While this original sequence works well enough, I think the shorter sequence without “Empty Spaces which was what was ultimately released works much better in building up the drama of the narrative.
The Secret Message in Empty Spaces
There’s a secret message over the mechanical sounding intro of the album version of “Empty Spaces”. It’s a backwards-masked message that starts at about the 1m 12s mark in the track and goes right to the post. Reversed and corrected, the message says:
Spoken By Roger: “Congratulations. You have just discovered the secret message. Please send your answer to ‘Old Pink’, care of the funny farm, Chalfont…”
Producer James Guthrie: “Roger, Carolyne’s on the phone…”
Carolyne refers to Lady Carolyne Christie, Roger’s wife at the time. They divorced in 1992. “‘Old Pink,’ care of the funny farm” might be a veiled reference to original Pink Floyd band member Syd Barrett, who was rumored to have been an “acid casualty” and suffered the effects from the late 1960’s until his death in 2006.

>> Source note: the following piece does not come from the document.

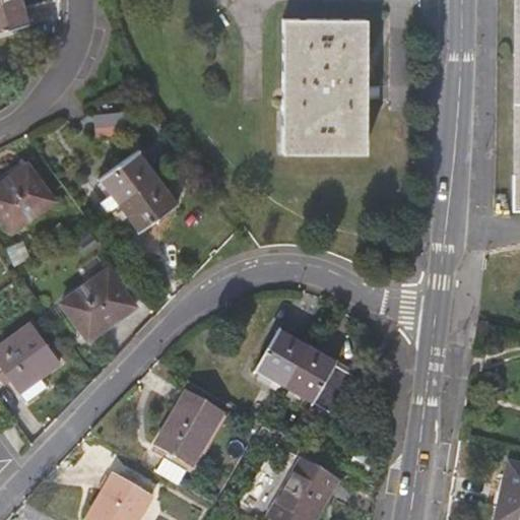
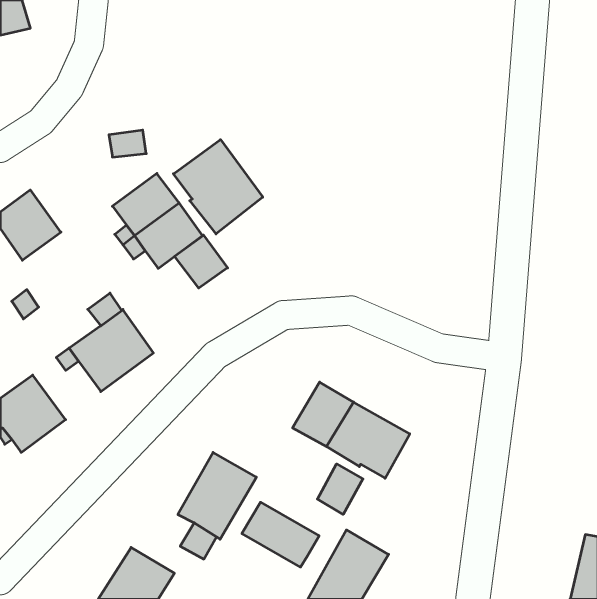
building: [282,18,366,152] -> none
building: none -> [173,140,263,234]
building: none -> [175,235,228,288]
building: none -> [317,464,363,514]
building: none -> [242,502,319,567]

In a 2014 interview with Sonic Reality’s Dave Kerzner, Nick Mason explained the secret message (and it’s not what you think):
“At the time, people were always looking for messages in albums. So we thought, ‘Oh, well. We better do one.’” And although The Wall isn’t exactly known for being a laugh a minute, this is one moment that offers a bit of comic relief. When played in reverse, the backward-masked bit says “Congratulations. You have just discovered the secret message.””
When asked if it had any meaning, Mason’s reply was “It’s complete nonsense.”
Some of the copies of the US promo LP released to radio stations in 1979 were mastered without the backward message. According to The Pink Floyd Archives, Columbia Records US pressed 13 different vinyl masterings of the promo copies (I have not yet been able to find which matrix numbers are missing the backward message). Given the fact that at the time, radio station copies of albums were often played to death, this is a true rarity if you can find one.